The boy whimpers once again … I would clasp hold of my comrades, but we are all already crushed, buried, sunk, and carried away by that ink-black, icy, thunderous wave!
Darkness … eternal darkness!
Hardly able to catch my breath, I wake.
Commentary:
1 To be honest, I’m not sure “Daddy” is the best option here. The German translation chose Väterchen, the same word used in “Father Frost” (Jack Frost), and seems to have a rather different connotation than “daddy.” When I asked a friend about Тятенька, she mentioned that it was rather old-fashioned, but it was a dimunitive form of тятя, which is another form of “отец,” father.
2 The phrase “or something?” sounds odd to me, too casual almost (as does another option, “or what?”), but then again, seeing “что ли” in the Russian also seemed odd.

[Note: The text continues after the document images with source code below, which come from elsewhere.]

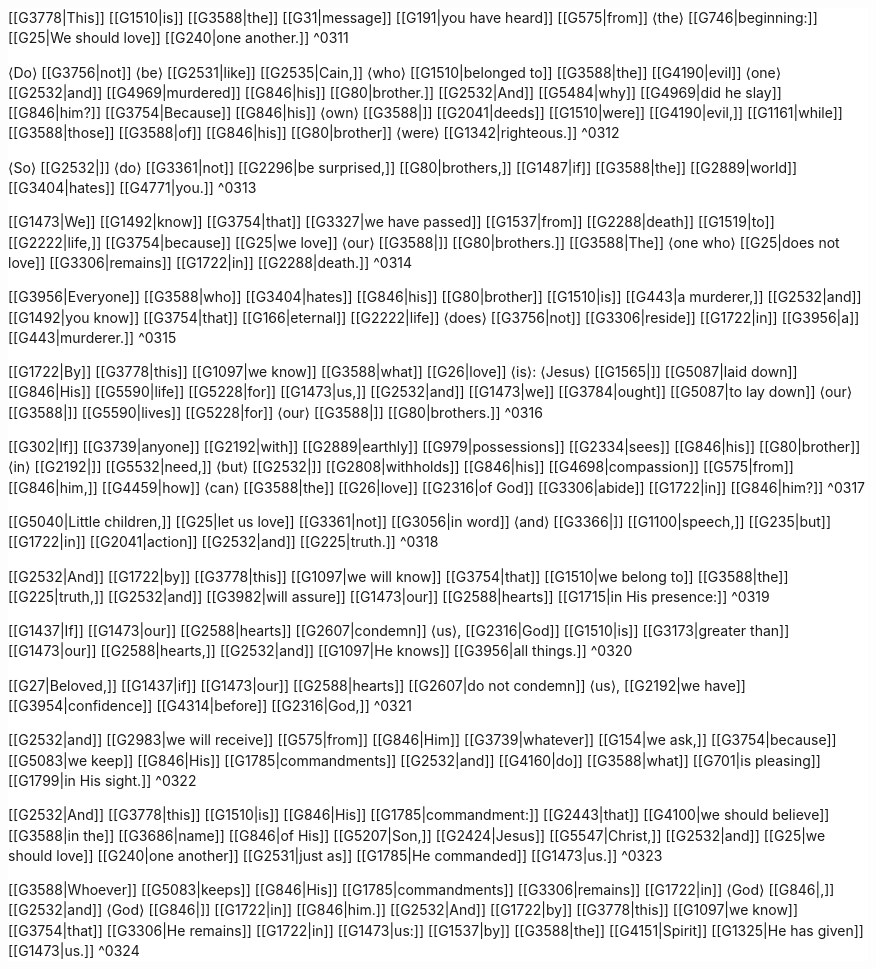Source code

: [[G3778|This]] [[G1510|is]] [[G3588|the]] [[G31|message]] [[G191|you have heard]] [[G575|from]] ⟨the⟩ [[G746|beginning:]] [[G25|We should love]] [[G240|one another.]] ^0311

⟨Do⟩ [[G3756|not]] ⟨be⟩ [[G2531|like]] [[G2535|Cain,]] ⟨who⟩ [[G1510|belonged to]] [[G3588|the]] [[G4190|evil]] ⟨one⟩ [[G2532|and]] [[G4969|murdered]] [[G846|his]] [[G80|brother.]] [[G2532|And]] [[G5484|why]] [[G4969|did he slay]] [[G846|him?]] [[G3754|Because]] [[G846|his]] ⟨own⟩ [[G3588|]] [[G2041|deeds]] [[G1510|were]] [[G4190|evil,]] [[G1161|while]] [[G3588|those]] [[G3588|of]] [[G846|his]] [[G80|brother]] ⟨were⟩ [[G1342|righteous.]] ^0312

⟨So⟩ [[G2532|]] ⟨do⟩ [[G3361|not]] [[G2296|be surprised,]] [[G80|brothers,]] [[G1487|if]] [[G3588|the]] [[G2889|world]] [[G3404|hates]] [[G4771|you.]] ^0313

[[G1473|We]] [[G1492|know]] [[G3754|that]] [[G3327|we have passed]] [[G1537|from]] [[G2288|death]] [[G1519|to]] [[G2222|life,]] [[G3754|because]] [[G25|we love]] ⟨our⟩ [[G3588|]] [[G80|brothers.]] [[G3588|The]] ⟨one who⟩ [[G25|does not love]] [[G3306|remains]] [[G1722|in]] [[G2288|death.]] ^0314

[[G3956|Everyone]] [[G3588|who]] [[G3404|hates]] [[G846|his]] [[G80|brother]] [[G1510|is]] [[G443|a murderer,]] [[G2532|and]] [[G1492|you know]] [[G3754|that]] [[G166|eternal]] [[G2222|life]] ⟨does⟩ [[G3756|not]] [[G3306|reside]] [[G1722|in]] [[G3956|a]] [[G443|murderer.]] ^0315

[[G1722|By]] [[G3778|this]] [[G1097|we know]] [[G3588|what]] [[G26|love]] ⟨is⟩: ⟨Jesus⟩ [[G1565|]] [[G5087|laid down]] [[G846|His]] [[G5590|life]] [[G5228|for]] [[G1473|us,]] [[G2532|and]] [[G1473|we]] [[G3784|ought]] [[G5087|to lay down]] ⟨our⟩ [[G3588|]] [[G5590|lives]] [[G5228|for]] ⟨our⟩ [[G3588|]] [[G80|brothers.]] ^0316

[[G302|If]] [[G3739|anyone]] [[G2192|with]] [[G2889|earthly]] [[G979|possessions]] [[G2334|sees]] [[G846|his]] [[G80|brother]] ⟨in⟩ [[G2192|]] [[G5532|need,]] ⟨but⟩ [[G2532|]] [[G2808|withholds]] [[G846|his]] [[G4698|compassion]] [[G575|from]] [[G846|him,]] [[G4459|how]] ⟨can⟩ [[G3588|the]] [[G26|love]] [[G2316|of God]] [[G3306|abide]] [[G1722|in]] [[G846|him?]] ^0317

[[G5040|Little children,]] [[G25|let us love]] [[G3361|not]] [[G3056|in word]] ⟨and⟩ [[G3366|]] [[G1100|speech,]] [[G235|but]] [[G1722|in]] [[G2041|action]] [[G2532|and]] [[G225|truth.]] ^0318

[[G2532|And]] [[G1722|by]] [[G3778|this]] [[G1097|we will know]] [[G3754|that]] [[G1510|we belong to]] [[G3588|the]] [[G225|truth,]] [[G2532|and]] [[G3982|will assure]] [[G1473|our]] [[G2588|hearts]] [[G1715|in His presence:]] ^0319

[[G1437|If]] [[G1473|our]] [[G2588|hearts]] [[G2607|condemn]] ⟨us⟩, [[G2316|God]] [[G1510|is]] [[G3173|greater than]] [[G1473|our]] [[G2588|hearts,]] [[G2532|and]] [[G1097|He knows]] [[G3956|all things.]] ^0320

[[G27|Beloved,]] [[G1437|if]] [[G1473|our]] [[G2588|hearts]] [[G2607|do not condemn]] ⟨us⟩, [[G2192|we have]] [[G3954|confidence]] [[G4314|before]] [[G2316|God,]] ^0321

[[G2532|and]] [[G2983|we will receive]] [[G575|from]] [[G846|Him]] [[G3739|whatever]] [[G154|we ask,]] [[G3754|because]] [[G5083|we keep]] [[G846|His]] [[G1785|commandments]] [[G2532|and]] [[G4160|do]] [[G3588|what]] [[G701|is pleasing]] [[G1799|in His sight.]] ^0322

[[G2532|And]] [[G3778|this]] [[G1510|is]] [[G846|His]] [[G1785|commandment:]] [[G2443|that]] [[G4100|we should believe]] [[G3588|in the]] [[G3686|name]] [[G846|of His]] [[G5207|Son,]] [[G2424|Jesus]] [[G5547|Christ,]] [[G2532|and]] [[G25|we should love]] [[G240|one another]] [[G2531|just as]] [[G1785|He commanded]] [[G1473|us.]] ^0323

[[G3588|Whoever]] [[G5083|keeps]] [[G846|His]] [[G1785|commandments]] [[G3306|remains]] [[G1722|in]] ⟨God⟩ [[G846|,]] [[G2532|and]] ⟨God⟩ [[G846|]] [[G1722|in]] [[G846|him.]] [[G2532|And]] [[G1722|by]] [[G3778|this]] [[G1097|we know]] [[G3754|that]] [[G3306|He remains]] [[G1722|in]] [[G1473|us:]] [[G1537|by]] [[G3588|the]] [[G4151|Spirit]] [[G1325|He has given]] [[G1473|us.]] ^0324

The German translation switches it to “then” (denn), which feels more natural. I’ll have to come back to it. For now, I’m entertained at the image of a shroud sky hovering over dead air. Geddit?
3 I don’t really like the word “lumps” here — other ideas were bumps (yech), hillocks (too bookish and topographical), and, er, swellings. Yeah, not going there. I could have gone with “hills,” I suppose, and I might still do that.
4 This question was actually made of two separate ones, but they sounded odd and repetitive in English.